自然を活かしたまちづくり・ 震災復興を支援します
東日本大震災の復興において自然の恵みを活かしたまちづくりを進めるためには何をすればいいのかを考えるため、5月3日、宮城県名取市で「グリーン復興と生物多様性座談会」を開催しました(東北大学大学院生態適応グローバルCOE、名取エコミュージアム研究会と共催)。
当日の名取市は大雨洪水暴風波浪警報が発令されるほどの大雨でしたが、地元の方々だけでなく、関東圏の方々、環境省、スタッフも含めて約70名が参加しました。
第一部では東北大学・中静透教授(NACS-J評議員)とNACS-J保全研究部・朱宮が、まちづくりに生物多様性保全を活かす重要性について、具体例を踏まえて講演しました。

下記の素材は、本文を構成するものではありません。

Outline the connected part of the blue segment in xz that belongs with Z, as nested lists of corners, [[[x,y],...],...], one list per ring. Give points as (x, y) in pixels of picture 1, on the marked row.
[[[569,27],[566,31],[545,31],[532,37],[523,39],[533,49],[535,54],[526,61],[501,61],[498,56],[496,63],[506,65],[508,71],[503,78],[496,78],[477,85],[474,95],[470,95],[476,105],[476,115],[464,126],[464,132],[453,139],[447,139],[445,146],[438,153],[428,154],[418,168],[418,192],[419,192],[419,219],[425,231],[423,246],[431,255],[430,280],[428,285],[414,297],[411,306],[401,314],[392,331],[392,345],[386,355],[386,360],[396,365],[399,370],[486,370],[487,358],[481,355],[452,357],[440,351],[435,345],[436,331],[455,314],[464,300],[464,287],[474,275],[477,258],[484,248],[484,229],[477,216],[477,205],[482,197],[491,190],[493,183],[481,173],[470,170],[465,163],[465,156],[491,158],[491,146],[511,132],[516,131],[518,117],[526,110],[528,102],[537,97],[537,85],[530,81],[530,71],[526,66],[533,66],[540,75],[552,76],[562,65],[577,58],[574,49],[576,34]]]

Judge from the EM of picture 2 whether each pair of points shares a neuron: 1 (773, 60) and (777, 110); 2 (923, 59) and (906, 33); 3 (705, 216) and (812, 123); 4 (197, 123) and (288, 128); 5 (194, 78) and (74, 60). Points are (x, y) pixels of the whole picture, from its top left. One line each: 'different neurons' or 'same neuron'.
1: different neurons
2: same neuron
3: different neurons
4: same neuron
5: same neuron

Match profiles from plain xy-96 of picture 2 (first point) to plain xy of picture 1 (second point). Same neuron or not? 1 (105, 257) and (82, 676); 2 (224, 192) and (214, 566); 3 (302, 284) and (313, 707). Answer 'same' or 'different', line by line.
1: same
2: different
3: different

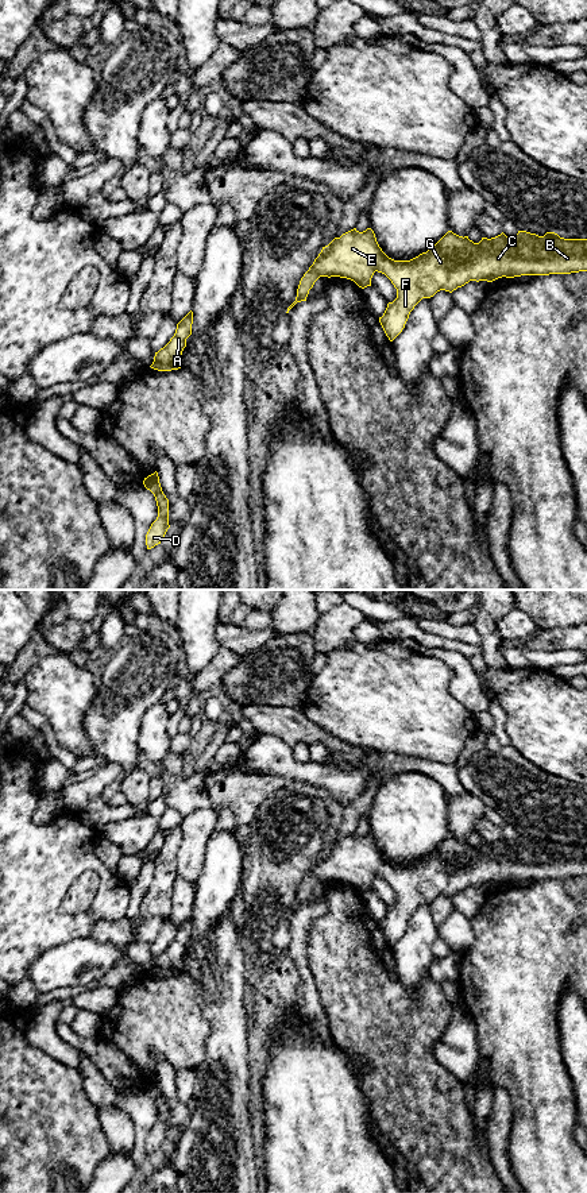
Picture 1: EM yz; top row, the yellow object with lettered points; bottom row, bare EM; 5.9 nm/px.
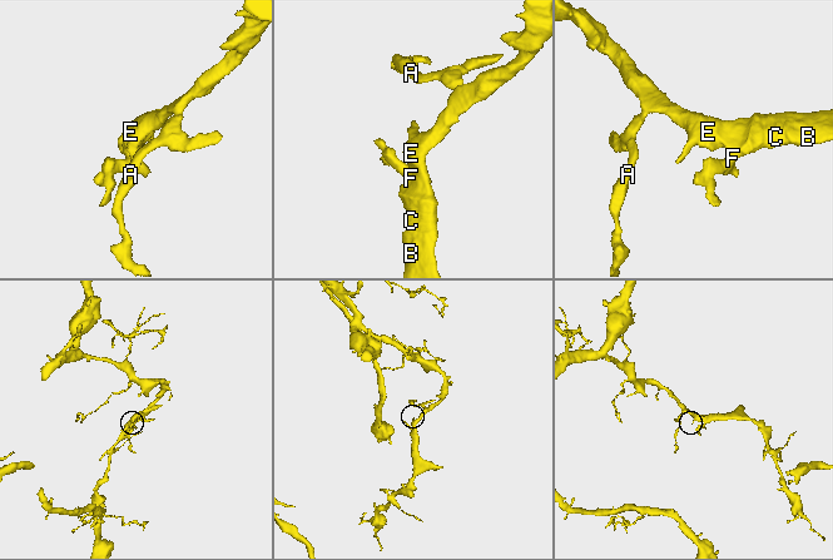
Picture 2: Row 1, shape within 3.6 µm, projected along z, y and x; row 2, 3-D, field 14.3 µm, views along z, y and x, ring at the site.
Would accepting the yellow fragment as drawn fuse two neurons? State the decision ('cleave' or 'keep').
keep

第二部では、地元の名取市で活動をしている企業や学校、市民グループなど5団体から保全活動を紹介いただき、今後の復興のあり方を話しあう座談会を行いました。
名取市は海岸のハマボウフウ、自然遡上するサケ、ホタルなど海から山までさまざまな生きものが暮らす豊かな自然があること、津波によって海岸部は壊滅的な被害を受けたこと、国主導で高い防潮堤を建設することがすでに決まった地域であることなどが話題提供されました。
この堤防設置のための市主催の意見交換会に参加した地域の方からは、被災した人々を前にして、高い堤防ではなく、低い堤防でもいいから生態系を活かした地域づくりにしたいと思っていても話せなかった苦しい状況が語られました。
これからの復興計画は、従来の土木中心の復興ではなく、私たちひとりひとりの地域の暮らしのあり方を見つめ、災害とどう向き合うか、どうすれば私たちが豊かな暮らしができるのか、行政だけでなく地域住民、市民団体、企業など多くの人々と共有し、将来を見据えたまちづくりを考える機会にしたいという声が多数あげられました。
この座談会で、地域の人々のさまざまな意見を復興計画に反映させることの重要性と難しさを参加者と共有することができました。NACS-Jでは、今後も地元の方の願いが復興に取り入れられるよう支援していきます。